PARTS OF THE EXERCISE:
A. Please say whether each statement below agrees with the CSAR passage, answering yes or no and quoting the deciding words. (i) CSAR was founded in 1997. (ii) CSAR belongs to a program of the Department of Defense. (iii) Modeling rocket systems calls for thousands of processors.
B. Answer these questions from the CSAR passage.
(i) At which university is CSAR based?
(ii) The solid rocket propellants of which vehicle does CSAR specifically study?
(iii) In which software suite are physical simulations implemented?
C. Reproduce the CSAR passage from "CSAR aims to" up to and including "to provide thrust.".

SELECTED PASSAGE:
:::
Fluids and Combustion

Structures and Materials

Computer Science

System Integration

Uncertainty Integration

The Center for Simulation of Advanced Rockets (CSAR) is an interdisciplinary research group at the University of Illinois at Urbana-Champaign, and is part of the United States Department of Energy's Advanced Simulation and Computing Program. CSAR's goal is to accurately predict the performance, reliability, and safety of solid propellant rockets.[2]

CSAR was founded in 1997 as part of the Department of Energy's Advanced Simulation and Computing Program. The goal of this program is to "enable accurate prediction of the performance, reliability, and safety of complex physical systems through computational simulation." CSAR extends this motive into the realm of solid rocket propellants, specifically those used by the Space Shuttle. [1]

CSAR aims to be able to simulate entire rocket systems, under normal and abnormal situations. This involves highly accurate modeling of components and dynamics of fuel flow and other environmental factors. Modeling this requires large computational power, on the order of thousands of processors. Development of the computational infrastructure is critical in achieving their goal.[1]

Areas of research[edit]

There are several fields researched by CSAR.[3] Physical simulations are implemented in CSAR's Rocstar software suite.

  • Fluids and combustion - The study of how a rocket's fuels are ignited and directed in such a way as to provide thrust.
    • Multiphase Flow
    • Turbulence Modeling
    • Multiscale Acceleration (via "time zooming")
:::
LISTED RECORDS:
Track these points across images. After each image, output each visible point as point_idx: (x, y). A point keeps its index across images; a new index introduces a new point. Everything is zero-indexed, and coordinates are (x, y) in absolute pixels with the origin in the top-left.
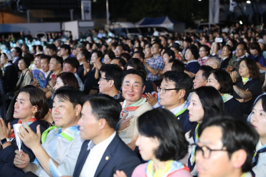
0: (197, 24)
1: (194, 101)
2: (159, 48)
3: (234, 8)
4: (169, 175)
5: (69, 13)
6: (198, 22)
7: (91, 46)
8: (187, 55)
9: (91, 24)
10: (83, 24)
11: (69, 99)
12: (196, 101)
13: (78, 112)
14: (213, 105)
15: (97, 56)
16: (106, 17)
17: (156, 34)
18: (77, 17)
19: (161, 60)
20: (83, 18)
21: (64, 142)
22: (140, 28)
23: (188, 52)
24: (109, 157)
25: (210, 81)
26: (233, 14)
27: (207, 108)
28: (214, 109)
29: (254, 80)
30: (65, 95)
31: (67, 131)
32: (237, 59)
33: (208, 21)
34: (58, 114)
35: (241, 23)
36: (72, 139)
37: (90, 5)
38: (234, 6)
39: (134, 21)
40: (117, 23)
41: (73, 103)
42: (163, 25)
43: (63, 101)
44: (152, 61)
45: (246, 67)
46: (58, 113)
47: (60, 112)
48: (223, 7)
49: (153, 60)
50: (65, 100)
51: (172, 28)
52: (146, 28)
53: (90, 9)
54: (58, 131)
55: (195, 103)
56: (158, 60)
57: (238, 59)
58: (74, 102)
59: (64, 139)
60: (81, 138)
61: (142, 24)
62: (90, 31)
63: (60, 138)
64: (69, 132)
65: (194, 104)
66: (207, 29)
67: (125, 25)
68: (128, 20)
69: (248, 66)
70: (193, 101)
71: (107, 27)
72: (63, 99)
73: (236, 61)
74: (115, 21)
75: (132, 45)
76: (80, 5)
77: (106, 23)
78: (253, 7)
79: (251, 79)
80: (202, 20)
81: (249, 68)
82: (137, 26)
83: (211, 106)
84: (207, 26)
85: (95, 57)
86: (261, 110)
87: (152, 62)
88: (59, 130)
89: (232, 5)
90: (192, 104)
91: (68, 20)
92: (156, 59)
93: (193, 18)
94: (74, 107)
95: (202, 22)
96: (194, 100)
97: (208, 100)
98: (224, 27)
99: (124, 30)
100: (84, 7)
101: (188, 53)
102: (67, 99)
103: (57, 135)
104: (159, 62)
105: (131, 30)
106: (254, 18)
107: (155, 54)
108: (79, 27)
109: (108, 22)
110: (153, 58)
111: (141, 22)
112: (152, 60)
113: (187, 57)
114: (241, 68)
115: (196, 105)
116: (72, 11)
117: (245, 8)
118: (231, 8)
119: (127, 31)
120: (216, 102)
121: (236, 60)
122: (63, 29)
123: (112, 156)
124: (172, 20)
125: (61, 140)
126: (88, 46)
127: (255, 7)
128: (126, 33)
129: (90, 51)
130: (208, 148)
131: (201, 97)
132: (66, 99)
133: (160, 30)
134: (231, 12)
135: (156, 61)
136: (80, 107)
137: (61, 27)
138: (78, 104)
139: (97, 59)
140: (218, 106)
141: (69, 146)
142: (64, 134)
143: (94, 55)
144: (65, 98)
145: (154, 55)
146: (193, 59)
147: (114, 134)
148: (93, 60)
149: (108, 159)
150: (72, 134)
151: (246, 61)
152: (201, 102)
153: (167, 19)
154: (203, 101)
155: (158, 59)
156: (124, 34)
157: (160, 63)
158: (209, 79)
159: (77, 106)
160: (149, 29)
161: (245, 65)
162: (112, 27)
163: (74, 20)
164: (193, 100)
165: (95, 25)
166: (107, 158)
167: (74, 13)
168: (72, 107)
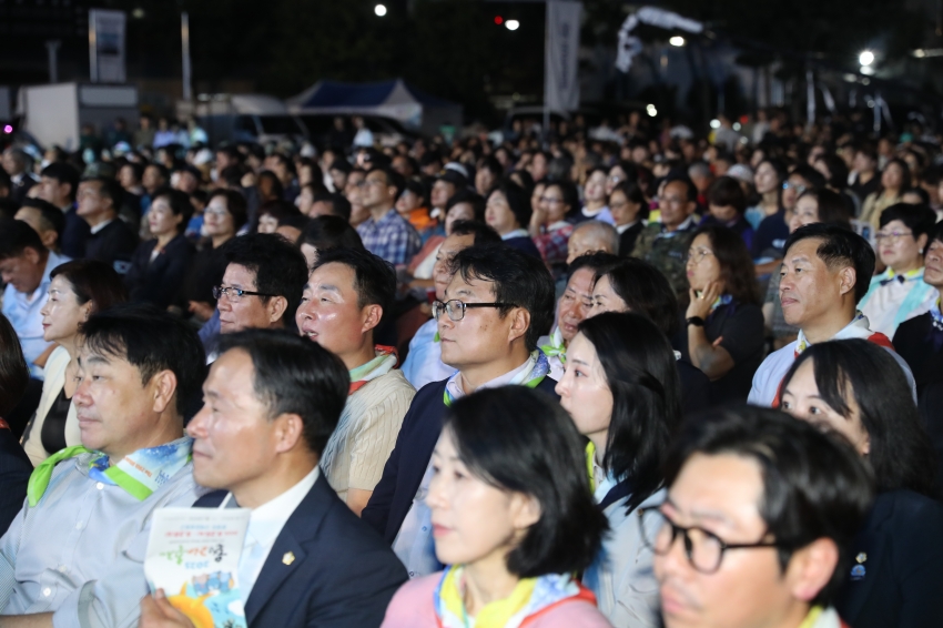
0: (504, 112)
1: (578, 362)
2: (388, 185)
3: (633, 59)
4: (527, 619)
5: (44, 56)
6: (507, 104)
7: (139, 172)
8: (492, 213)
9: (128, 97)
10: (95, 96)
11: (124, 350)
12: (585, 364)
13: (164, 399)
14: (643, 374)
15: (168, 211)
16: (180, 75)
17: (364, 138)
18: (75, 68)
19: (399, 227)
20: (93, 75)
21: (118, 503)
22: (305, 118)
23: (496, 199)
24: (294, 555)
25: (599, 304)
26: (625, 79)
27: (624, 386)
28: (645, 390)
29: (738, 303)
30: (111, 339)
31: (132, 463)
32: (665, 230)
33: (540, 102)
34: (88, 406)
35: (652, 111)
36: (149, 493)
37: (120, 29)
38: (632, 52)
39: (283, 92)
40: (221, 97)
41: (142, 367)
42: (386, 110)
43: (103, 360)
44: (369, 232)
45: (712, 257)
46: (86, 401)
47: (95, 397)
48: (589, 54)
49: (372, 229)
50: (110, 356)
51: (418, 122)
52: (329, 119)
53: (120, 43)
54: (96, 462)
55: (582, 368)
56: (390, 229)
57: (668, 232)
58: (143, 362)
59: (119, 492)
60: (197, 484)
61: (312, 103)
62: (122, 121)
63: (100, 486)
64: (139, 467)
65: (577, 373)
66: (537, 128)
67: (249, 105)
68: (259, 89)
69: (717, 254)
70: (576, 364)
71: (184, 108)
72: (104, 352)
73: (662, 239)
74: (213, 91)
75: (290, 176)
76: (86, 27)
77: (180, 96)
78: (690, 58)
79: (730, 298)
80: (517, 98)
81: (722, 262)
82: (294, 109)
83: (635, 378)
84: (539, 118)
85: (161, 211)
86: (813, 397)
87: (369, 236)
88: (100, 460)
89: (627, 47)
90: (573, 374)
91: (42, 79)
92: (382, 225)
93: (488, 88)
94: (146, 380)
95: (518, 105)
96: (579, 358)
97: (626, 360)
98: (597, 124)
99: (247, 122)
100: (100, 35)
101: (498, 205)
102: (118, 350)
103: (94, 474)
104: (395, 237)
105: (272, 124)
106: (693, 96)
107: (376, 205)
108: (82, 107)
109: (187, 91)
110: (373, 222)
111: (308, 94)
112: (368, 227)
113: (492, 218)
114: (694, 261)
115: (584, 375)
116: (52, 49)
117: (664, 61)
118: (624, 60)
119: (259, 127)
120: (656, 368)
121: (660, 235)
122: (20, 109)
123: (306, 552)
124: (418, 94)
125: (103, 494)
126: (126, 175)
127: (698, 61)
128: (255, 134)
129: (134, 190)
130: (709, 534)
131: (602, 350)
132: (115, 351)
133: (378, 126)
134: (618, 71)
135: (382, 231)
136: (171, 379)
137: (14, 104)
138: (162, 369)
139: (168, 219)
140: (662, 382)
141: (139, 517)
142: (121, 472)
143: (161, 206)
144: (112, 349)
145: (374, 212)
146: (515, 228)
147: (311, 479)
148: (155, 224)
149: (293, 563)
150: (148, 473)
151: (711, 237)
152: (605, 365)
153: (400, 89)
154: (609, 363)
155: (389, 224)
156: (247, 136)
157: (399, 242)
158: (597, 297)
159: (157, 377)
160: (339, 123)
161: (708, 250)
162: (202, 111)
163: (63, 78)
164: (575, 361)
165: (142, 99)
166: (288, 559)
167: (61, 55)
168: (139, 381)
:::
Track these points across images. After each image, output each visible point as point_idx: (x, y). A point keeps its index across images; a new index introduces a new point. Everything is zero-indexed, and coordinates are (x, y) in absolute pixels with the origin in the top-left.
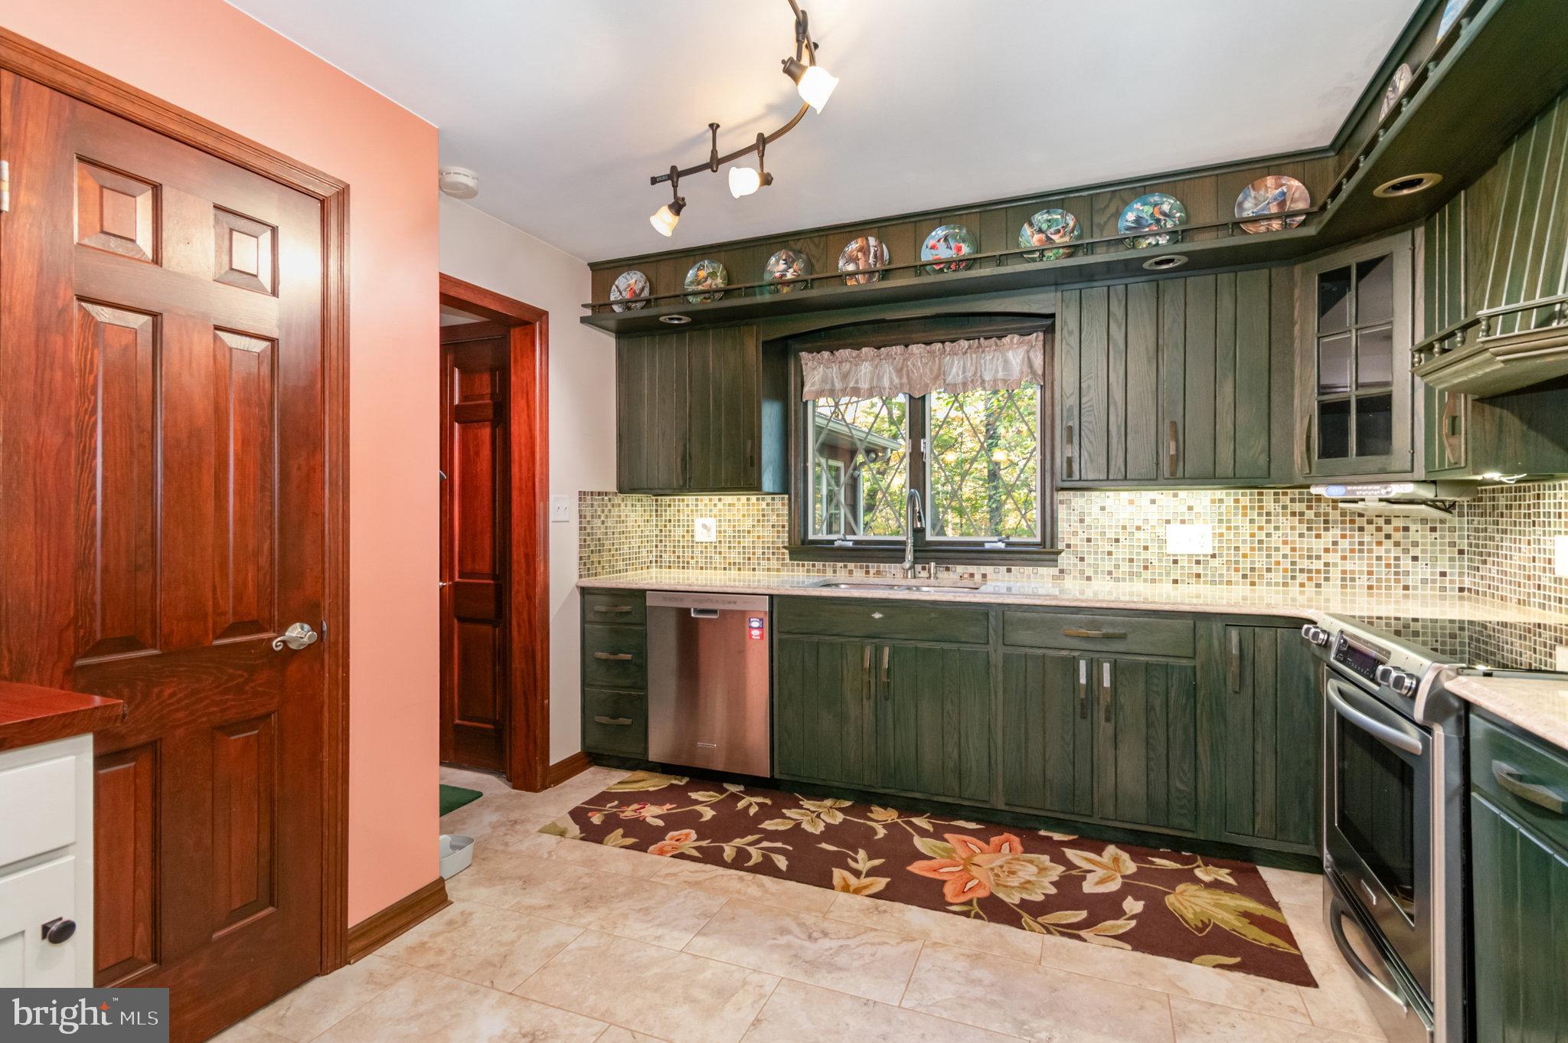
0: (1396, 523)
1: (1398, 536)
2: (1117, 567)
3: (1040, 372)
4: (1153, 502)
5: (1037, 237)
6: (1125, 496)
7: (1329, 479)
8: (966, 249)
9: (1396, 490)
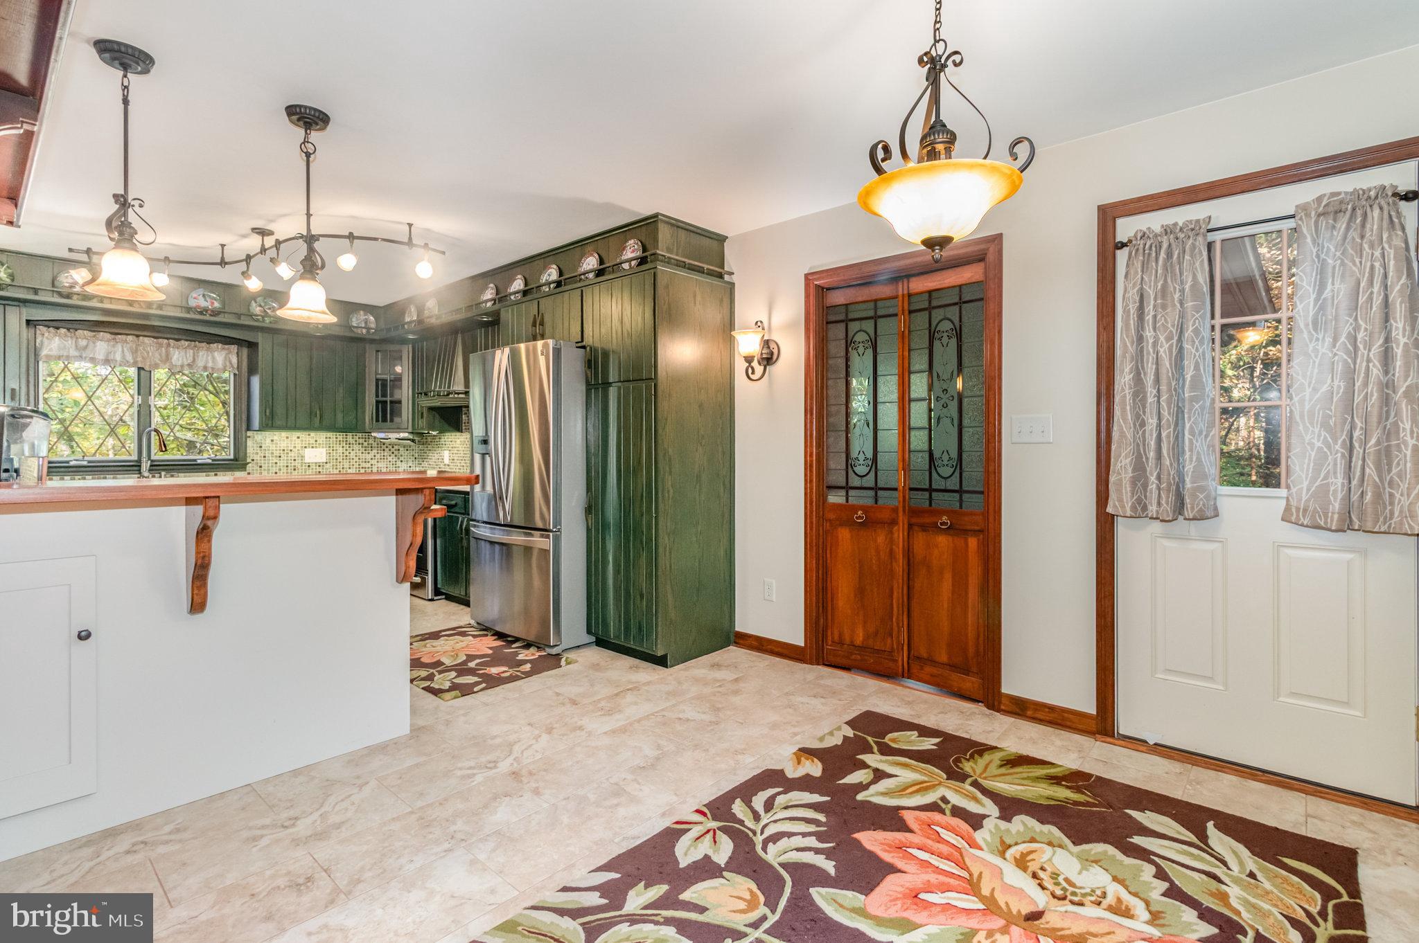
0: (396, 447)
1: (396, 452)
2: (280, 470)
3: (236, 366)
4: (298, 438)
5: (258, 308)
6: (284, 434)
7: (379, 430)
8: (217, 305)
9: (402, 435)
:::
ANSWERS:
A.
(i) Yes: "CSAR was founded in 1997"
(ii) No: "is part of the United States Department of Energy's Advanced Simulation and Computing Program"
(iii) Yes: "on the order of thousands of processors"

B.
(i) The University of Illinois at Urbana-Champaign
(ii) The Space Shuttle
(iii) Rocstar

C.
CSAR aims to be able to simulate entire rocket systems, under normal and abnormal situations. This involves highly accurate modeling of components and dynamics of fuel flow and other environmental factors. Modeling this requires large computational power, on the order of thousands of processors. Development of the computational infrastructure is critical in achieving their goal.[1]

Areas of research[edit]

There are several fields researched by CSAR.[3] Physical simulations are implemented in CSAR's Rocstar software suite.

  • Fluids and combustion - The study of how a rocket's fuels are ignited and directed in such a way as to provide thrust.